Whereupon Zeppelin urged his supporter Max von Duttenhofer to press Daimler-Motoren-Gesellschaft for more efficient engines so as not to fall behind the French.

After publishing the idea in March he hired the engineer Theodor Kober who started work testing and further refining the design. The front section, intended to contain the crew and engines, was Berg had signed a contract with Schwartz under the terms of which he undertook not to supply aluminium to any other airship manufacturer.

The airship rose from the ground and remained in the air for 20 minutes, but was damaged on landing. It was completed by 30 November, when it was first taken out of its hangar, but a ground-handling mishap caused the bows to be pulled into the water, damaging the forward control surfaces.

Here a stiff breeze was encountered, and although the airship was at first able to overcome this, the failure of the forward engine due to cooling problems followed by the failure of the other due to a broken clutch-spring left the airship at the mercy of the wind.

This first flew on 20 June In spite of poor weather conditions, the flight succeeded: McGarvey, owner of the oil wells of Galicia and his wife, Helena J.

A former Count von Zeppelin married a granddaughter of the 1st Earl of Ranfurly.

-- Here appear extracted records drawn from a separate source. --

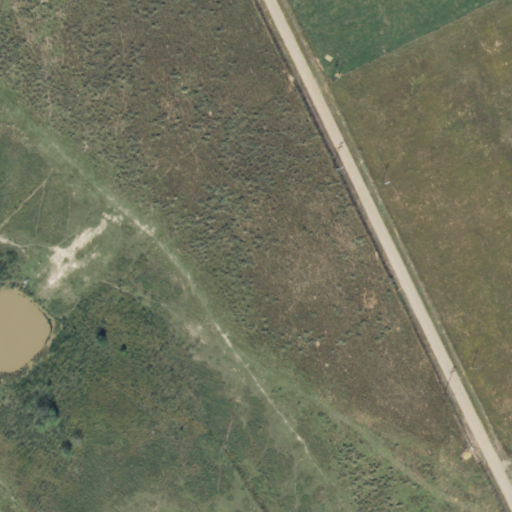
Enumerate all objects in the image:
road: (390, 249)
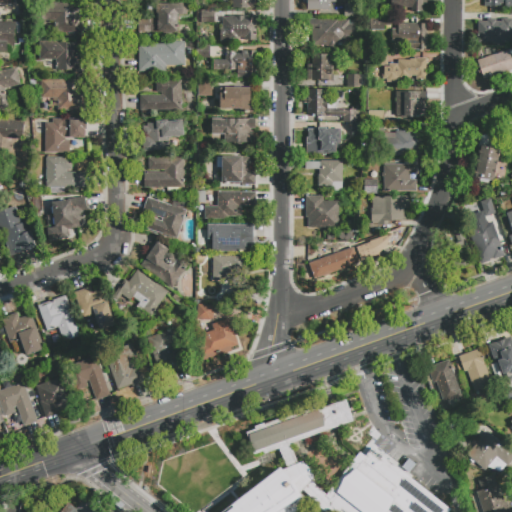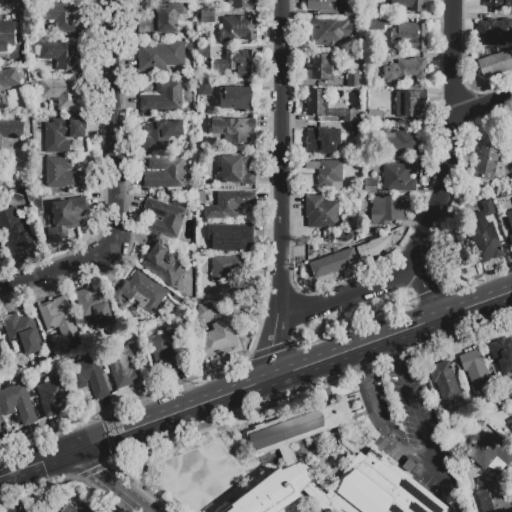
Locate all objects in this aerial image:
building: (5, 2)
building: (6, 2)
building: (496, 3)
building: (497, 3)
building: (241, 4)
building: (243, 4)
building: (317, 4)
building: (318, 4)
building: (408, 4)
building: (409, 4)
building: (350, 10)
building: (59, 15)
building: (63, 16)
building: (207, 16)
building: (161, 18)
building: (161, 19)
building: (379, 23)
building: (236, 28)
building: (238, 29)
building: (494, 30)
building: (329, 31)
building: (330, 31)
building: (494, 31)
building: (6, 35)
building: (407, 35)
building: (411, 35)
building: (6, 36)
building: (202, 51)
building: (59, 54)
building: (61, 55)
building: (161, 55)
building: (158, 56)
road: (362, 56)
building: (380, 58)
building: (235, 63)
building: (238, 63)
building: (495, 63)
building: (495, 64)
building: (318, 67)
building: (320, 68)
building: (403, 69)
building: (406, 70)
road: (454, 75)
building: (8, 79)
building: (353, 80)
building: (356, 80)
building: (7, 83)
building: (203, 88)
building: (205, 88)
street lamp: (475, 89)
building: (59, 92)
building: (63, 93)
building: (161, 96)
building: (164, 97)
building: (233, 98)
building: (236, 99)
building: (411, 103)
building: (409, 104)
road: (478, 105)
building: (323, 106)
building: (325, 107)
building: (375, 116)
building: (10, 128)
building: (11, 129)
building: (232, 129)
building: (234, 129)
building: (358, 130)
building: (510, 133)
building: (60, 134)
building: (62, 134)
building: (159, 134)
building: (377, 134)
building: (160, 135)
road: (447, 136)
building: (322, 140)
building: (322, 141)
building: (399, 143)
building: (405, 143)
building: (485, 160)
building: (486, 164)
building: (235, 170)
street lamp: (267, 170)
building: (237, 171)
building: (163, 172)
building: (326, 173)
building: (328, 173)
building: (165, 174)
building: (61, 175)
building: (62, 175)
building: (398, 177)
building: (399, 178)
road: (264, 180)
road: (113, 183)
building: (370, 187)
road: (278, 191)
building: (229, 204)
building: (229, 204)
building: (488, 207)
building: (387, 209)
building: (388, 209)
building: (320, 212)
building: (321, 212)
building: (65, 217)
building: (66, 217)
building: (162, 217)
building: (165, 217)
building: (510, 224)
building: (509, 225)
road: (438, 228)
building: (14, 232)
building: (15, 232)
building: (229, 236)
building: (344, 236)
building: (231, 237)
building: (482, 237)
building: (485, 243)
building: (372, 248)
building: (373, 249)
building: (461, 253)
building: (334, 262)
building: (336, 262)
building: (162, 264)
building: (163, 264)
building: (228, 266)
building: (225, 267)
street lamp: (303, 291)
building: (140, 292)
building: (142, 292)
road: (344, 292)
road: (426, 293)
road: (418, 295)
building: (93, 306)
building: (96, 306)
building: (205, 311)
building: (203, 312)
building: (57, 317)
building: (59, 318)
street lamp: (364, 321)
road: (343, 322)
building: (21, 333)
building: (21, 333)
building: (216, 339)
building: (217, 340)
building: (162, 349)
road: (264, 350)
building: (166, 352)
road: (395, 352)
building: (503, 356)
building: (503, 357)
building: (0, 361)
road: (358, 364)
building: (123, 367)
building: (124, 367)
building: (474, 370)
building: (475, 370)
building: (88, 377)
building: (89, 377)
building: (443, 380)
building: (445, 381)
road: (256, 385)
building: (506, 395)
building: (51, 397)
building: (52, 397)
building: (16, 403)
building: (18, 404)
street lamp: (270, 404)
building: (510, 421)
building: (511, 422)
parking lot: (411, 431)
road: (388, 439)
road: (428, 441)
traffic signals: (78, 450)
building: (490, 452)
building: (491, 453)
building: (328, 472)
building: (328, 474)
road: (116, 481)
road: (43, 483)
road: (10, 494)
building: (489, 495)
building: (491, 497)
street lamp: (21, 504)
building: (75, 508)
building: (76, 508)
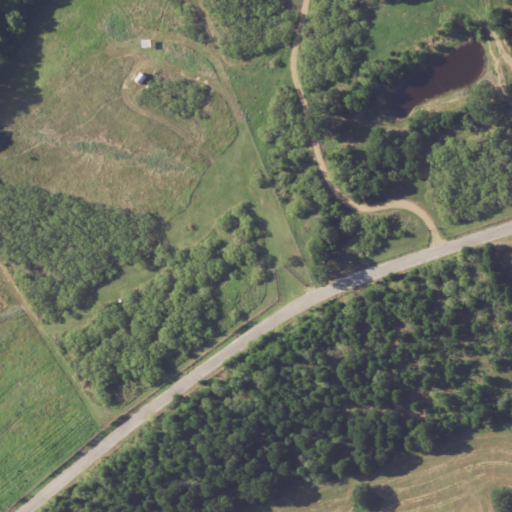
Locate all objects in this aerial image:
road: (250, 337)
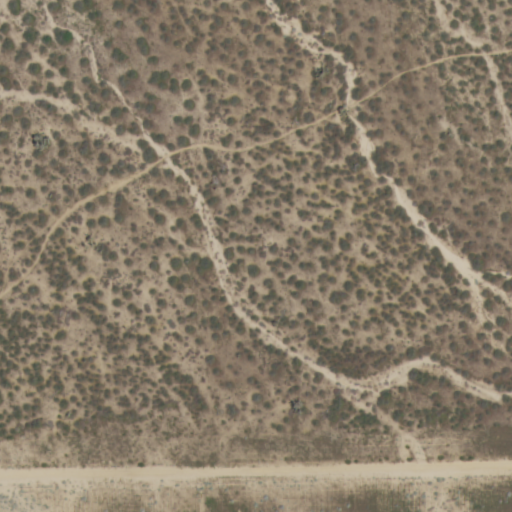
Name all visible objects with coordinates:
road: (255, 465)
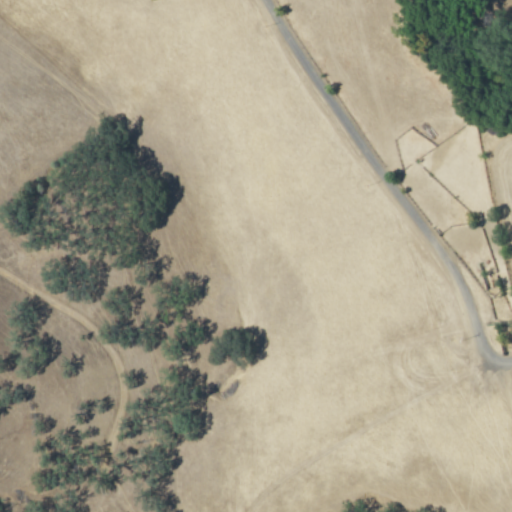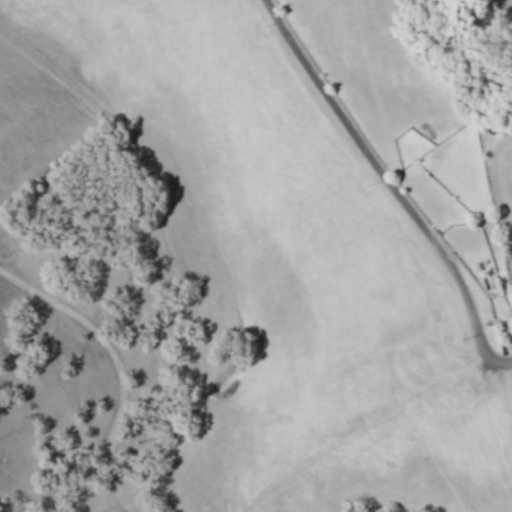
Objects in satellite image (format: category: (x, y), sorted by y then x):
road: (399, 180)
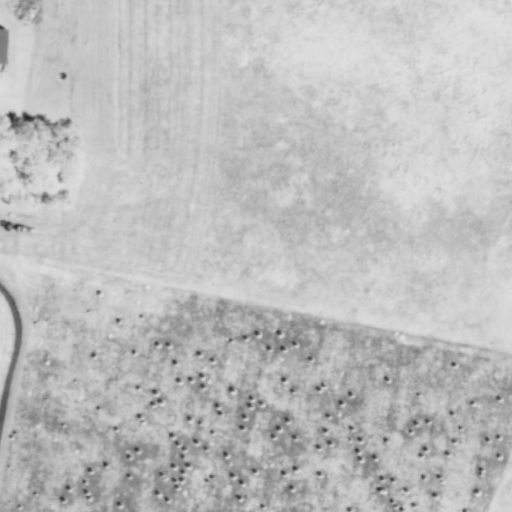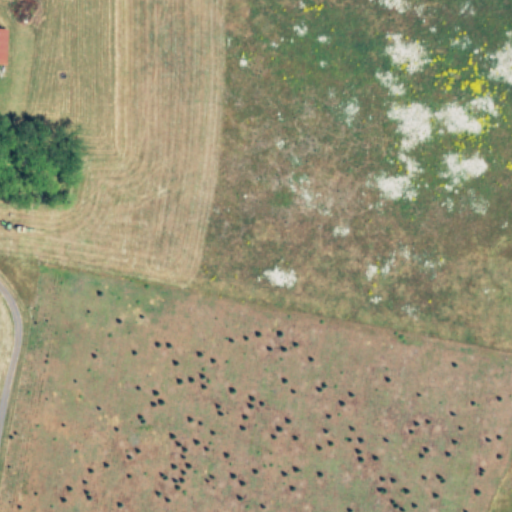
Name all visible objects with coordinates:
building: (0, 40)
road: (10, 339)
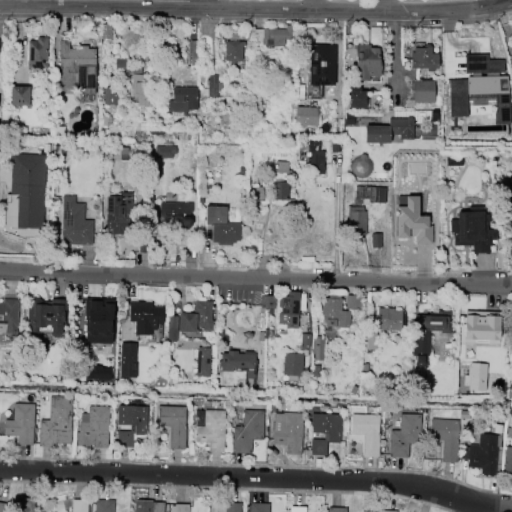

Count Zeppelin died in , before the end of World War I, therefore he did not witness either the provisional shutdown of the Zeppelin project due to the Treaty of Versailles or the second resurgence of the Zeppelins under his successor Hugo Eckener.

The name of the British rock group Led Zeppelin derives from his airship as well. His granddaughter Countess Eva von Zeppelin once threatened to sue them for illegal use of their family name while they were performing in Copenhagen.

From Wikipedia, the free encyclopedia. Several terms redirect here. For other uses, see Zeppelin disambiguation and Graf Zeppelin disambiguation.